As part of our countdown to Mother’s Day (only 10 days away!) I thought I’d share another story from the field here on the blog today. One of the truly great things about working on the Saving Mothers blog is that I get to hear all the amazing stories of our volunteers working in the field. It’s amazing to hear about the experiences of these young doctors who travel to places like Liberia and Guatemala to try and improve the environment for pregnant women and new mothers in resource-limited settings.
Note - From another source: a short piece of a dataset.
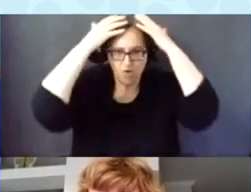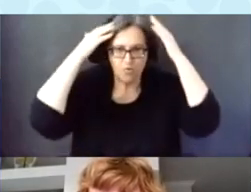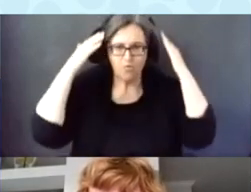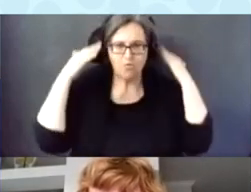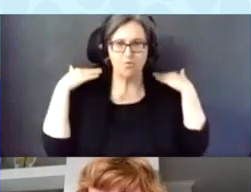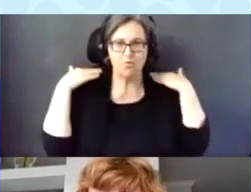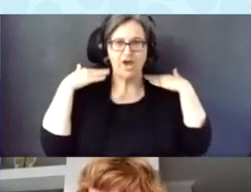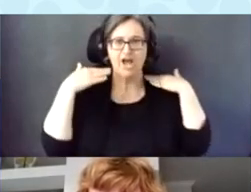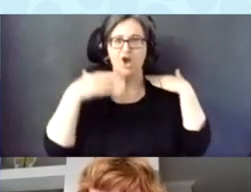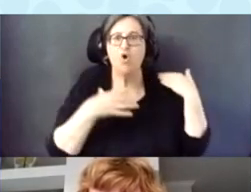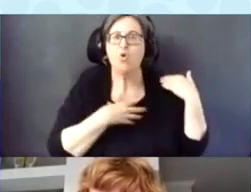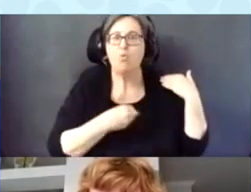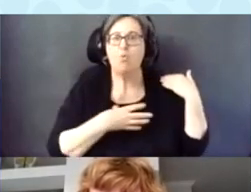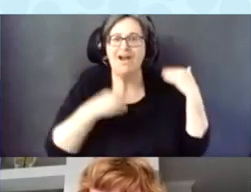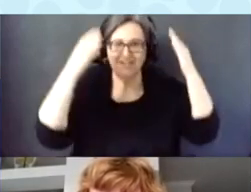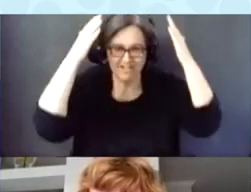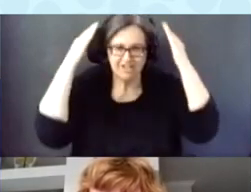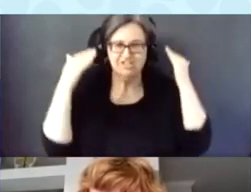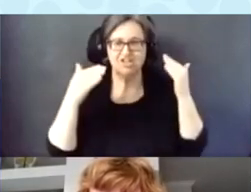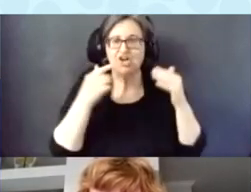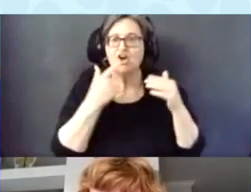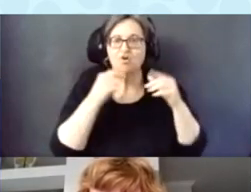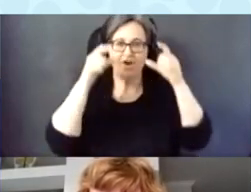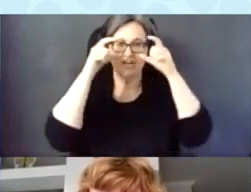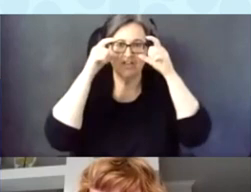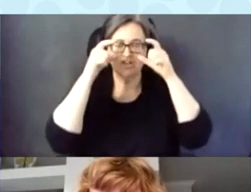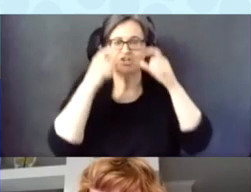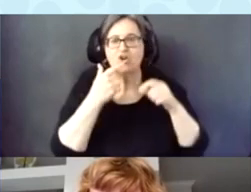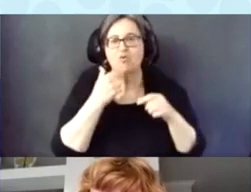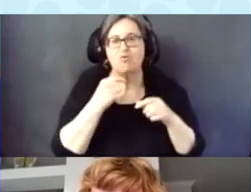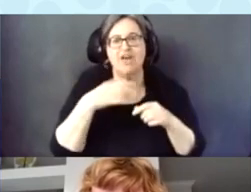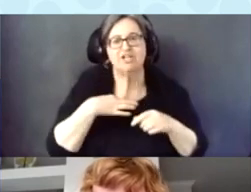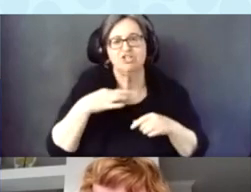I'm wearing red glasses and a red shirt.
For example, this is Kimberly Ferrante.
Kimberly is a resident at NYU’s Langone Medical Center. She recently made the trip to Monrovia, Liberia and spent two weeks teaching and delivering babies at the Redemption Hospital as a volunteer for Saving Mothers. I was particularly touched by Kimberly’s reflections on her time in Monrovia since it was clear how much she had been personally affected by the experience. In talking about her experience providing training to the local doctors and midwives, Kimberly said ”While I always taught, I now realize the crucial importance of teaching. I can teach people how to manage patients appropriately so that even though I may not be there, my knowledge is there and perhaps that can save someone’s life.”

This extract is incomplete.